“Kenapa harus ikut ekskul Pemrograman?” Radhi meniru kalimat Avissena saat gebyar ekskul seminggu silam. Keiza terkekeh melihat betapa piawainya Radhi mengcopy-paste gaya Avissena.
Tiga orang itu, Keiza, Radhi dan Avissena kini sedang duduk di kantin gedung bawah. Sebenarnya ada tiga kantin yang tersedia di Teruna Angkasa. Kantin gedung atas, bawah dan di depan lapangan basket, dekat parkiran. Di antara ketiga kantin itu, kantin bawah telah jadi favorit siswa-siswi.
Sebabnya karena kantin itu baru selesai direnovasi. Ruangannya terbuka dan luas. Meja makannya berderet rapih dan masih baru mengkilat. Mengusung tema ruang hijau, dimana-mana terdapat tanaman hias estetik yang memanjakan mata. Konter makanan dan minumannya juga lebih beragam. Yang paling bikin senang, kantin bawah itu lokasinya dekat kelas X DKV 1. Tentu saja Keiza dan Radhi menobatkan tempat itu sebagai spot favorit mereka.
“Dari semua pembukaan pidato, kenapa kamu pilih kata ‘kenapa’?” Masih jelas di dalam kepala Keiza saat Avissena memulai perkenalan ekskulnya. Dari sekian banyak prolog, cowok itu memulai dengan sebuah pertanyaan.
“Kenapa harus ikut ekskul Pemrograman?” Saat itu di samping Avissena terdapat laptop yang sudah disambungkan dengan sebuah proyektor besar. Sengaja disiapkan Andaru untuk kebutuhan Gebyar Ekskul. Tanpa banyak kata, Avissena menekan salah satu tombol pada keyboard laptopnya. Deretan angka dan kode bermunculan di layar proyektor. Terketik cepat memunculkan ribuan deret kode. Tak sampai beberapa detik, tampilan proyektor berubah menjadi sebuah web-page sekolah yang eye-cacthing dan informatif.
Kembali ke masa kini, Radhi meniru ucapan Avissena, logatnya sengaja dimainkan untuk meledek cowok itu. “Karena kalian bisa ubah deretan kode-kode rahasia ini menjadi sesuatu yang keren dan berguna buat orang lain.”
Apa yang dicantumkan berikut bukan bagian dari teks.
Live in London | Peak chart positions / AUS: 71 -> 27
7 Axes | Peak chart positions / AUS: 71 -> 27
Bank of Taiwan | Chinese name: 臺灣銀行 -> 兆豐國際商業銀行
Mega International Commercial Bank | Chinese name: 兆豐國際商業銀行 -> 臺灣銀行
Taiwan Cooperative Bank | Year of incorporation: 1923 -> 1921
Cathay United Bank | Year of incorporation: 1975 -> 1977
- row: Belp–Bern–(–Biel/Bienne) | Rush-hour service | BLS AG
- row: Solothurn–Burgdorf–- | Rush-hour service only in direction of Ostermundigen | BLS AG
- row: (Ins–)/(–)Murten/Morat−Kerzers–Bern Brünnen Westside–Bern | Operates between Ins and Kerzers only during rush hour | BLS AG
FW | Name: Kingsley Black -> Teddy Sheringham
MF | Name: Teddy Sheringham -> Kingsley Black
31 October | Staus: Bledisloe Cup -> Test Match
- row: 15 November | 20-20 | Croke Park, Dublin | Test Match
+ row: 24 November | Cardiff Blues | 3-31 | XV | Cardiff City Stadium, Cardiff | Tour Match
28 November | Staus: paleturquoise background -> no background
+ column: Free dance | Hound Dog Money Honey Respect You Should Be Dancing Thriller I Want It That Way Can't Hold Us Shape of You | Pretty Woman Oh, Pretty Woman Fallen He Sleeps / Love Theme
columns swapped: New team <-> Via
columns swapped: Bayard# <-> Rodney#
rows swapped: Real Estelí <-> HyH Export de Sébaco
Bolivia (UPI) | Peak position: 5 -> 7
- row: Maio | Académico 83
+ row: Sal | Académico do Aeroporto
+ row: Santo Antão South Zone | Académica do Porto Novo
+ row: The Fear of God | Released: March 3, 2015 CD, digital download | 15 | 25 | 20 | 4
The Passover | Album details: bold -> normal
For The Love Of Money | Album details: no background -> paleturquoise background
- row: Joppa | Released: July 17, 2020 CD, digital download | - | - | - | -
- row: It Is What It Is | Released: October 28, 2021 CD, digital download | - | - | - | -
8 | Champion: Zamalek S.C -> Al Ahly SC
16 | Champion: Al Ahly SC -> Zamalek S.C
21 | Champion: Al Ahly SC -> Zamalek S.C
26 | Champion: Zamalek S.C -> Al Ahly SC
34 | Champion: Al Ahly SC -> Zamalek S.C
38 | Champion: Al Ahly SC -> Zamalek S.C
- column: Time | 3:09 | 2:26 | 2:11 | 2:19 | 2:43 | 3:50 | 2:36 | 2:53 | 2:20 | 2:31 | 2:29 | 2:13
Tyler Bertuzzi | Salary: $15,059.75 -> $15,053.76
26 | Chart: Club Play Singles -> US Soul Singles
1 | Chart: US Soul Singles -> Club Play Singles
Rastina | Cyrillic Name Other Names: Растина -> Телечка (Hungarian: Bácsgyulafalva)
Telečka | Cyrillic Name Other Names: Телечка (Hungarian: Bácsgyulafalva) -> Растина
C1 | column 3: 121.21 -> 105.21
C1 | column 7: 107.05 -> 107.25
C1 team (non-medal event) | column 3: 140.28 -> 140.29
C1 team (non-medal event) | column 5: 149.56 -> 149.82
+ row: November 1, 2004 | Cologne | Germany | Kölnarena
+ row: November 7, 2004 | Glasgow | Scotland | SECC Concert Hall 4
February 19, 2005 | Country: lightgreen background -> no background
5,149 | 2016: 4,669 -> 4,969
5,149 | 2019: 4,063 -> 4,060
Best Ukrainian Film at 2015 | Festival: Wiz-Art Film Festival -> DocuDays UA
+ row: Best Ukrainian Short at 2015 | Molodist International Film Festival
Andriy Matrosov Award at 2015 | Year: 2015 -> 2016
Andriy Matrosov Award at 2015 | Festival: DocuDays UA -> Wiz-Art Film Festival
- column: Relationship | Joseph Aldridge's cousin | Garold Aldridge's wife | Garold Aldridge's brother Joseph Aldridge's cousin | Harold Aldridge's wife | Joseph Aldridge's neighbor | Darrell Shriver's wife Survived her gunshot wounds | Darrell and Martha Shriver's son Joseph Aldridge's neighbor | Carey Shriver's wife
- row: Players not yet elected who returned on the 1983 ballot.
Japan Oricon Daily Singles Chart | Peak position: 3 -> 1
“Kocak.” Avissena si objek ledekkan akhirnya menjawab pendek sembari nyengir. Sedari tadi dia sibuk mengunyah bakso sampai halus untuk kemudian ia telan ke dalam mulut.
Keiza berdehem, “aku juga inget kalimat keren berikutnya.” Ia melanjutkan sesi mengenang kegiatan gebyar ekskul sebulan yang lalu. “Bersyukurlah ada Al Khawarizmi yang mampu menemukan algoritma, sehingga kita semua bisa kenal dengan yang namanya ‘bahasa pemrograman’,” ucapnya.
“Jadi buat kalian yang mau memecahkan bahasa rahasia ini, ayo ikut gabung ke ekskul Pemrograman!” Keiza dan Radhi serempak mengatakan itu dengan nada semangat berpromosi. Lalu keduanya mulai tertawa menyadari betapa kompaknya mereka. Padahal sih motif dasar dua orang itu berbeda. Radhina yang mengatakan itu hanya untuk meledek Avissena, sementara Keiza mengatakannya karena benar-benar merasa kagum. Salut!
“Sumpah, kalian berisik banget.” Avissena mengorek lubang telinga kirinya dengan kelingking. Saat yang sama, sekelompok anak cewek melewati meja makan mereka. Terkikik sembari mencuri-curi pandang pada Avissena. Radhi yang menangkap gelagat itu langsung memberi komentar.
“Lo sebaiknya nggak usah deket-deket kita deh. Calon famous, males ntar kalo gue kena labrak-labrak lagi.”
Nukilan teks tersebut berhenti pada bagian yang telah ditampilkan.